_Selected passage_
= Beginning of Section =

The Holocaust’s concentration camps and carefully engineered gas chambers were designed for efficient, industrial-scale killing, resulting in mass murder. The well-organized plan of systematic degradation, deadly riots, brutal camp conditions, and designated killing centres were only a few of the ways the Nazis worked to eliminate the Jews. The Canadian government’s weapons were policy, assimilation and abandonment. Such as the Indian Act, reserves, and residential schools, which were all meant to ‘kill the Indian in the child,’ cutting generations off from their languages, families, and cultures. Thousands of Indigenous children died in residential schools, buried in unmarked graves near schools that called themselves places of learning. Both systems were backed by either religion or ideology; Nazi ideology brought together racist eugenic policies and virulent antisemitism, while Canada’s genocidal intent was supported by Christian Protestantism claiming to save Indigenous souls by erasing their heritage.
The Holocaust was a six-year campaign of complete industrialized extermination, mass murder with a mechanized intent, on a scale that remains historically unique. The Truth and Reconciliation Commission describes Canada’s indigenous genocide as a cultural one that unfolded over centuries through assimilation and the destruction of indigenous languages and identities. The Holocaust ended with the liberation of the camps and a global recognition of the atrocities committed. However, the generational trauma and dehumanization of antisemitism carry on. For Indigenous peoples in Canada, the effects of the genocidal intent continue to this day, visible in displacement, poverty, and intergenerational trauma. While these histories differ in form and timeline, both are rooted in dehumanization and the belief that some lives are worth less than others.

= End of Section =

_Source information_
= Beginning of Section =

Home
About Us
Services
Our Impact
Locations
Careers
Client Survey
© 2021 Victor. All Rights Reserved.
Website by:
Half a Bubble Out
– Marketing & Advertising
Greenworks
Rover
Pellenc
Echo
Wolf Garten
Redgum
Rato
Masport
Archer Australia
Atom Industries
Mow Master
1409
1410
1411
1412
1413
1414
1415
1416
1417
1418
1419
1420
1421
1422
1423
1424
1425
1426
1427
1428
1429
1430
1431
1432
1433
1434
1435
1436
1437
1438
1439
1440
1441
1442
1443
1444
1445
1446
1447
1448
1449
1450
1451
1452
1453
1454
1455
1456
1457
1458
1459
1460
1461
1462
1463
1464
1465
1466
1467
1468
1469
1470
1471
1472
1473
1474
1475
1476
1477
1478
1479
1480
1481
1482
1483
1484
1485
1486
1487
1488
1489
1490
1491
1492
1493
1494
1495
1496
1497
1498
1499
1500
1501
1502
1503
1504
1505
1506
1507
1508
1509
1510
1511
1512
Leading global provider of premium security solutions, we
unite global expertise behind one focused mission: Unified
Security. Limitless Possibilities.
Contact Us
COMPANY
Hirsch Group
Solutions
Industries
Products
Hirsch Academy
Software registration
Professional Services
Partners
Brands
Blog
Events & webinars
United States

= End of Section =
= Beginning of Section =

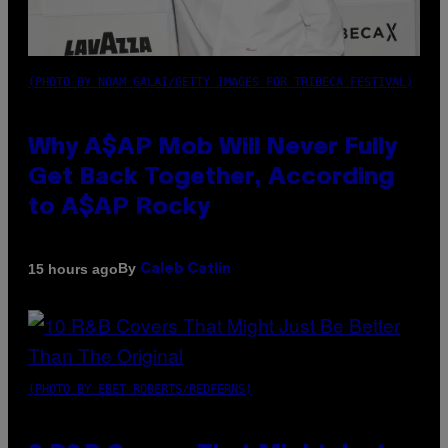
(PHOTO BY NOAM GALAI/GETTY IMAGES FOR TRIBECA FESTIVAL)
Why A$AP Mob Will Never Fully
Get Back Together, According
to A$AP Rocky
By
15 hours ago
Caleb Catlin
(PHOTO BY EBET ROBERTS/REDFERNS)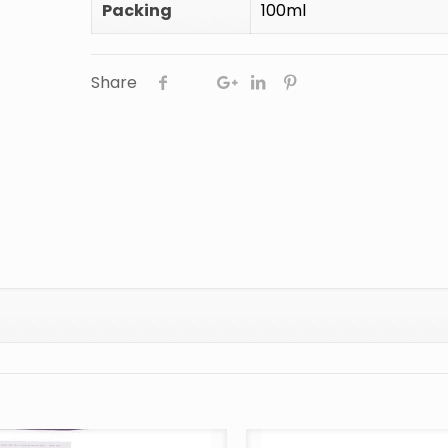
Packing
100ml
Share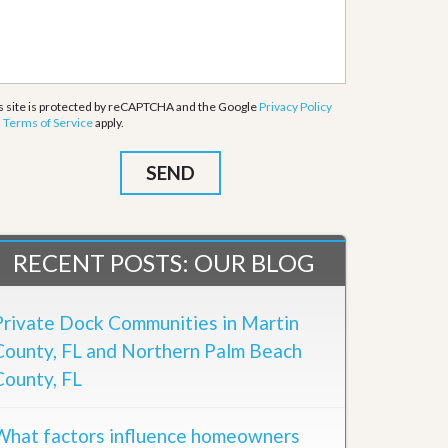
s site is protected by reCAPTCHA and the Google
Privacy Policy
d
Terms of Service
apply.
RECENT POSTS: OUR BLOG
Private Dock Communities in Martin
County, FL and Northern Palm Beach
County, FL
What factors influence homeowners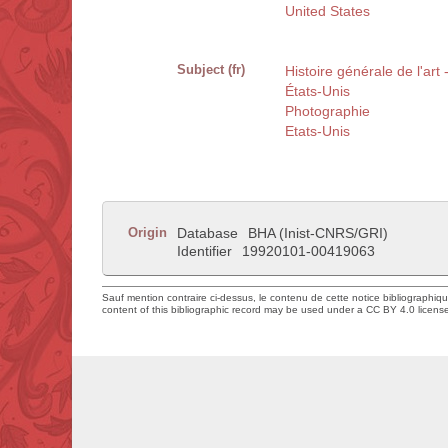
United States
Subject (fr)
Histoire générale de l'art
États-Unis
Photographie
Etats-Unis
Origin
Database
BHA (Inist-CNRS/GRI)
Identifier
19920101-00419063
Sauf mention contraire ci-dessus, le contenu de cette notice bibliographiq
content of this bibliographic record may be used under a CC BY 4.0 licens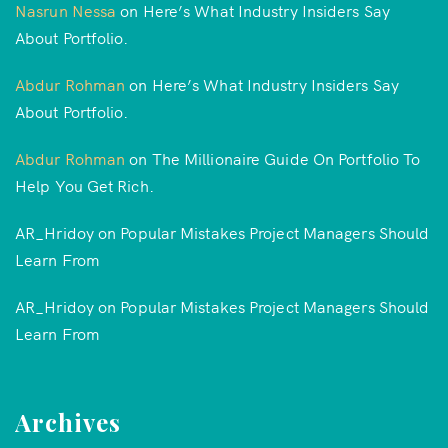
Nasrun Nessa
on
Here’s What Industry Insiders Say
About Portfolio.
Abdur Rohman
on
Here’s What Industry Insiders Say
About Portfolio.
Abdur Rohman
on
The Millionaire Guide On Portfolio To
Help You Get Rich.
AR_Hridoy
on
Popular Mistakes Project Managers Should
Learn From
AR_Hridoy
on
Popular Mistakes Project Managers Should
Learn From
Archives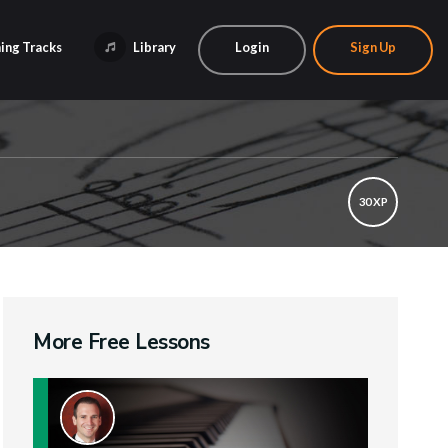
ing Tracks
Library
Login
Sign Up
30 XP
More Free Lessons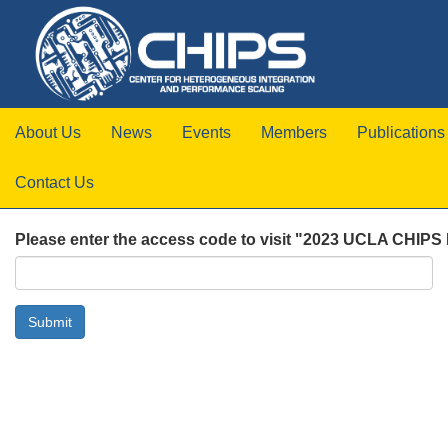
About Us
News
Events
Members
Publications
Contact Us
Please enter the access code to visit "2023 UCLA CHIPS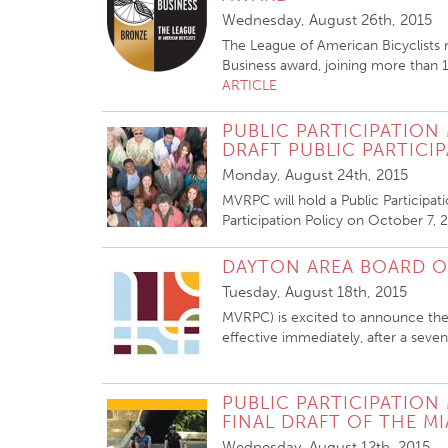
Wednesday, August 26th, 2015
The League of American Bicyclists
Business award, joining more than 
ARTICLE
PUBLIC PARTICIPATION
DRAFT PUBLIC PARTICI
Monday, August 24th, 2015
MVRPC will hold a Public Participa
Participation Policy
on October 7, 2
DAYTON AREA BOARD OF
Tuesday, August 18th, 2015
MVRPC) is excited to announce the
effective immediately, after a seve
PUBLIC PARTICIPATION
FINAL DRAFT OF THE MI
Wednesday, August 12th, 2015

= End of Section =

_Questions to answer_
**1.** In the passage comparing the Holocaust with Canada's treatment of Indigenous peoples, how long did the Holocaust campaign last?
**2.** Continue the passage comparing the Holocaust with Canada's treatment of Indigenous peoples, starting after its last sentence.
The data on this page is separate material with no connection to the passage.

_Answers provided_
**1.** Six years.

**2.**
A disturbing similarity lies in the aftermath: silence and denial. The Holocaust forced the world to confront the atrocity with the vow of ‘Never Again,’ which has now been unearthed and reformed as ‘Never Again is Now,’ after the October 7th, 2023, massacre by Hamas. The largest massacre of Jewish people since the Holocaust, and the denial of the atrocities committed on October 7th, highlight the same Holocaust denial we see rising around the world. In Canada, for decades, the genocidal intent was hidden behind narratives of kindness and social progress. Only in recent years, through survivor testimony for the Truth and Reconciliation Commission, and the discovery of unmarked graves, has the truth gained recognition. But acknowledgment without justice risks repeating the same patterns of erasure.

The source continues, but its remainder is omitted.